Copy the records word for word. Pictures do not go in.
◇ ◇ ◇ ◇
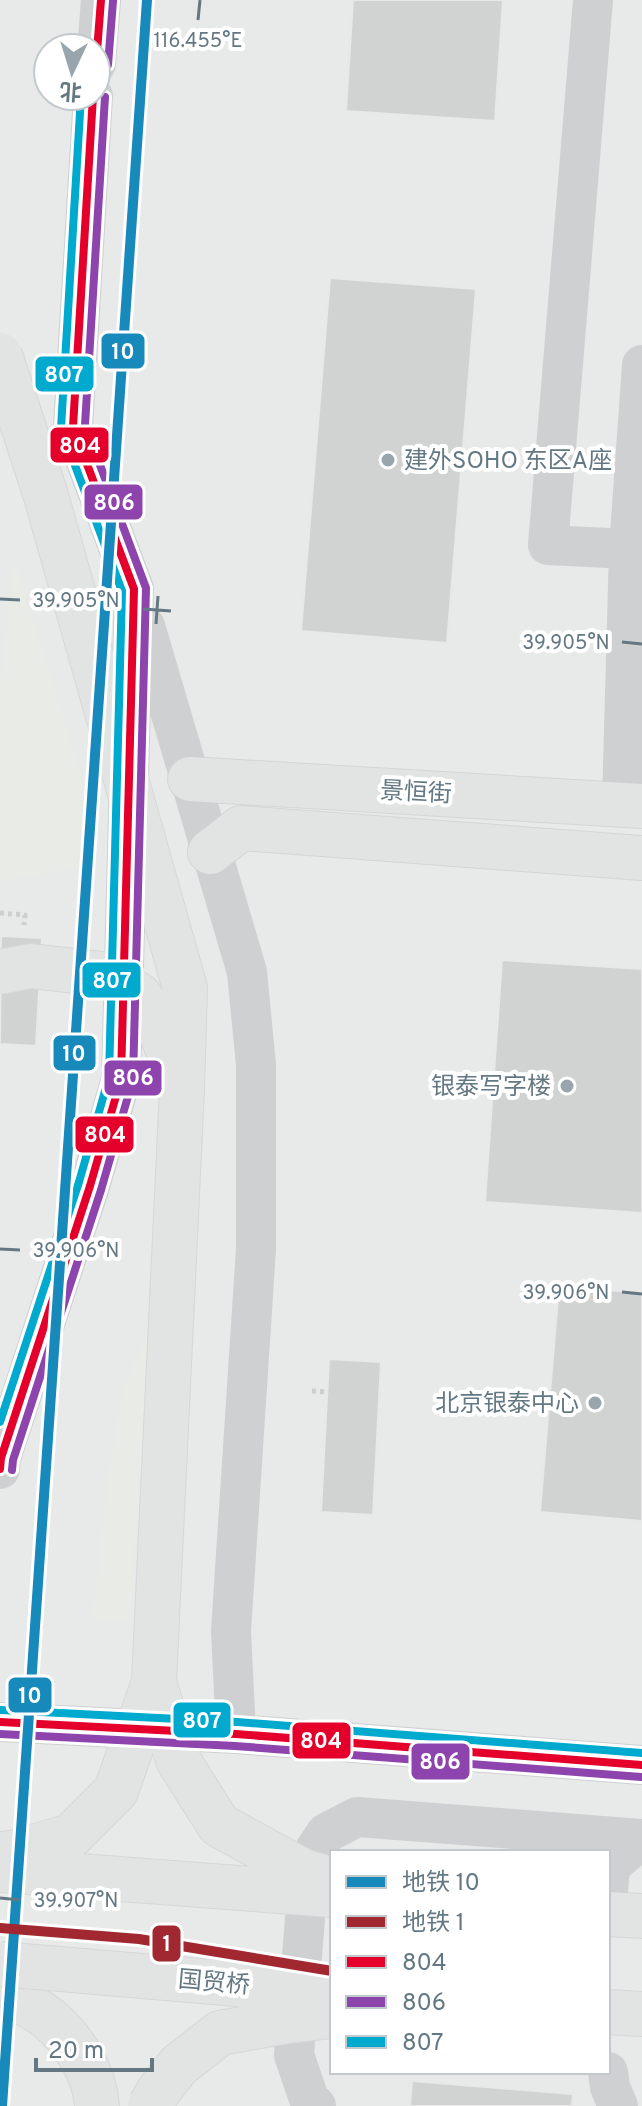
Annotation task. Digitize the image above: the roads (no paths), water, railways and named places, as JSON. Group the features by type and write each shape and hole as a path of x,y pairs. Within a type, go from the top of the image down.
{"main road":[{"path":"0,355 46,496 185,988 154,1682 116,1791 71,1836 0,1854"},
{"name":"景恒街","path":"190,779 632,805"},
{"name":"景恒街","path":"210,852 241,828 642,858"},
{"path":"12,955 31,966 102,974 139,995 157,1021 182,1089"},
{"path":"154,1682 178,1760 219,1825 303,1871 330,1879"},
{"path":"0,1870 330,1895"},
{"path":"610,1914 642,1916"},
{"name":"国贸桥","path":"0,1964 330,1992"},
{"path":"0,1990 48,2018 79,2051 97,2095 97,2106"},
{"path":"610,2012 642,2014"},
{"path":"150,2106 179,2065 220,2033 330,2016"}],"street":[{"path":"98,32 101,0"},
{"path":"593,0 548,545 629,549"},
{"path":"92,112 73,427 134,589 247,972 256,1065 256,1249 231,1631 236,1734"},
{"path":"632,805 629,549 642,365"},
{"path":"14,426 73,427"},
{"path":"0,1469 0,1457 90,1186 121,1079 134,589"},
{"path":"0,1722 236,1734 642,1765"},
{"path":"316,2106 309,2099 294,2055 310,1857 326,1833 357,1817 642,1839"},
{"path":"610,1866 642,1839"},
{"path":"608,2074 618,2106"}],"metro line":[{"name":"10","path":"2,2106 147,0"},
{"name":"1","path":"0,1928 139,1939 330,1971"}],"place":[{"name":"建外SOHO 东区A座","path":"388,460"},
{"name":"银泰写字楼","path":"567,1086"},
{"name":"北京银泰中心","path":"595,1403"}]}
◇ ◇ ◇ ◇
- **Solution to the exercise**
Annotation task. Digitize the image above: the roads (no paths), water, railways and named places, as JSON. Group the features by type and write each shape and hole as a path of x,y pairs. Within a type, go from the top of the image down.
{"main road":[{"path":"0,355 46,496 185,988 154,1682 116,1791 71,1836 0,1854"},
{"name":"景恒街","path":"190,779 632,805"},
{"name":"景恒街","path":"210,852 241,828 642,858"},
{"path":"12,955 31,966 102,974 139,995 157,1021 182,1089"},
{"path":"154,1682 178,1760 219,1825 303,1871 330,1879"},
{"path":"0,1870 330,1895"},
{"path":"610,1914 642,1916"},
{"name":"国贸桥","path":"0,1964 330,1992"},
{"path":"0,1990 48,2018 79,2051 97,2095 97,2106"},
{"path":"610,2012 642,2014"},
{"path":"150,2106 179,2065 220,2033 330,2016"}],"street":[{"path":"98,32 101,0"},
{"path":"593,0 548,545 629,549"},
{"path":"92,112 73,427 134,589 247,972 256,1065 256,1249 231,1631 236,1734"},
{"path":"632,805 629,549 642,365"},
{"path":"14,426 73,427"},
{"path":"0,1469 0,1457 90,1186 121,1079 134,589"},
{"path":"0,1722 236,1734 642,1765"},
{"path":"316,2106 309,2099 294,2055 310,1857 326,1833 357,1817 642,1839"},
{"path":"610,1866 642,1839"},
{"path":"608,2074 618,2106"}],"metro line":[{"name":"10","path":"2,2106 147,0"},
{"name":"1","path":"0,1928 139,1939 330,1971"}],"place":[{"name":"建外SOHO 东区A座","path":"388,460"},
{"name":"银泰写字楼","path":"567,1086"},
{"name":"北京银泰中心","path":"595,1403"}]}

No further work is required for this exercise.